At midnight on Easter Monday, an estimated 1,500 people gathered in front of the towering Brandenburg Gate in Berlin to celebrate the minute Germany’s adult use cannabis law took effect.
Starting today, adults 18 and older are allowed to legally possess and consume cannabis, and to grow three plants at home. In July, up to 500 adults can form cannabis clubs where members grow and sell among themselves. There are strict limits on these clubs: no on-site consumption is allowed, membership is allowed only at one club at a time, and only residents can be members.
This moment was years in the making. But it also marks just the first step that Chancellor Olaf Scholz’s government plans to take when it comes to cannabis reform.
When Scholz took office at the end of 2021, the coalition backing him said that it would pursue legalization. Six months later, drugs commissioner Burkhard Blienert conducted a public consultation to inform potential legislation, and the five hearings included more than 200 invited stakeholders who represented more than a half dozen countries.
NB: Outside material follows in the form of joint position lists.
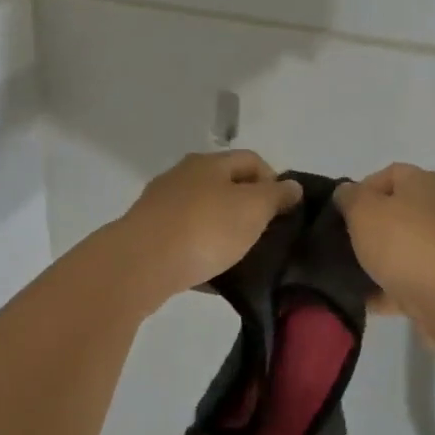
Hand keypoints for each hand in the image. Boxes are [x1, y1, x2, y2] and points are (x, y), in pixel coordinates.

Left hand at [115, 151, 303, 304]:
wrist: (141, 263)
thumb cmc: (205, 229)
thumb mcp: (252, 208)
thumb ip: (276, 196)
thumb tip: (292, 185)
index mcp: (209, 163)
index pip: (251, 160)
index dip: (274, 181)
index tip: (285, 212)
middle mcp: (182, 177)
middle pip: (225, 186)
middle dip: (248, 207)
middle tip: (266, 236)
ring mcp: (161, 206)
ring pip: (204, 214)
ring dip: (224, 231)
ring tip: (242, 258)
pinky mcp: (148, 236)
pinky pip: (185, 241)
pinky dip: (201, 253)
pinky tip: (212, 274)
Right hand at [335, 164, 434, 377]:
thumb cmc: (405, 243)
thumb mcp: (364, 211)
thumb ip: (350, 198)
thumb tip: (347, 192)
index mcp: (424, 184)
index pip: (388, 174)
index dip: (360, 190)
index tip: (339, 213)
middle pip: (396, 213)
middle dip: (367, 229)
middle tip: (341, 244)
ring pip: (401, 250)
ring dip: (376, 262)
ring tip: (347, 275)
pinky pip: (408, 282)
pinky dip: (388, 290)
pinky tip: (365, 300)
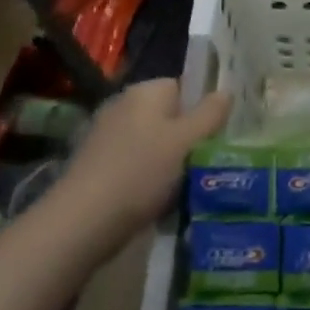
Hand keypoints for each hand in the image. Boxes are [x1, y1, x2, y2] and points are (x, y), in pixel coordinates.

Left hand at [41, 79, 230, 261]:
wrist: (83, 222)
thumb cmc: (141, 172)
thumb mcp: (186, 141)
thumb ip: (211, 114)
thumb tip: (226, 91)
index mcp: (145, 92)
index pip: (184, 87)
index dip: (204, 108)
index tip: (221, 133)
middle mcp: (124, 107)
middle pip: (171, 116)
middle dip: (191, 137)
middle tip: (212, 159)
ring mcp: (109, 137)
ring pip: (156, 143)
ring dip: (174, 161)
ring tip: (193, 183)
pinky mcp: (100, 167)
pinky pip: (139, 164)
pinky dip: (153, 178)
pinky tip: (164, 198)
By October 2022, health minister Karl Lauterbach released a draft plan that called for a fully regulated system of adult use sales, from cultivation to retail. However, after he shared this plan with the European Commission for feedback, a revised plan with a two-phased approach was released last April. After discussion and debate among lawmakers, the legislation passed Parliament in February, and the Federal Council in March.
What is unfolding now, one year later, is the first phase of that plan, which takes a conservative first step toward legal cannabis. There is no proposed legislation yet for the second phase, which would allow for a regulated supply chain of sales. However, it is expected to take the form of a five-year pilot program.
Cannabis pilot programs have become a popular approach to reform in Europe. The Netherlands and Switzerland, for example, have adult use pilot programs underway. This approach allows for select municipalities to tightly control the supply and sale, and for data to be collected along the way. Malta was the first country in Europe to legalize cannabis for adults, but regulators have made clear they have no plans to allow for a “commercialized market.”
The only countries where cannabis is fully legal for adults, with licensed cultivation and sales, are Canada and Uruguay.